Exemple concret : Paul et Sophie ont contracté ensemble un prêt auto ; Marc s’est porté caution. Paul oublie plusieurs mensualités et la banque déclenche la déchéance du terme à son égard. En vertu de l’article 1305‑5, la banque ne peut pas, en se fondant uniquement sur la faute de Paul, exiger immédiatement le remboursement intégral du prêt de Sophie ou de Marc. La banque devra engager des démarches spécifiques à leur encontre (p. ex. leur reprocher leurs propres manquements ou obtenir une décision judiciaire) pour leur faire courir la même sanction.
- La « déchéance du terme » = clause ou mesure qui rend immédiatement exigible le reste de la dette en cas de défaut d’un débiteur.
- « Inopposable » = la sanction prononcée contre un débiteur ne peut pas être appliquée automatiquement aux autres personnes liées à la dette.

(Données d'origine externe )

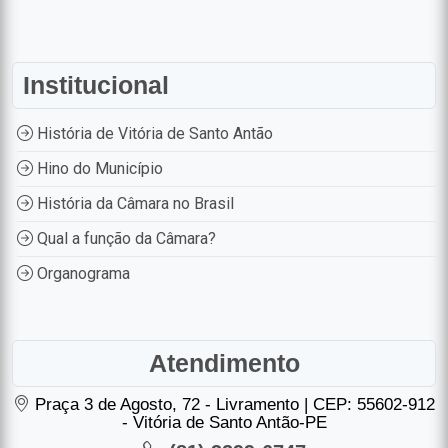
Institucional
História de Vitória de Santo Antão
Hino do Município
História da Câmara no Brasil
Qual a função da Câmara?
Organograma
Atendimento
Praça 3 de Agosto, 72 - Livramento | CEP: 55602-912
- Vitória de Santo Antão-PE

- S’applique aux coobligés, y compris ceux qui sont solidaires (même si ceux‑ci peuvent en principe être poursuivis pour la totalité de la dette dans d’autres conditions).
- S’applique aussi aux cautions (garants) : elles ne peuvent pas voir la déchéance du terme leur être opposée du seul fait du défaut d’un autre débiteur.
- Protection visant à éviter qu’un manquement d’un débiteur ne pénalise immédiatement d’autres personnes sans démarches ou fondements propres à leur encontre.
- Ne prive pas le créancier de la possibilité de poursuivre séparément les coobligés ou cautions pour leurs propres obligations ou défauts ; elle empêche seulement d’utiliser directement la déchéance du terme prononcée contre un tiers pour les rendre immédiatement responsables.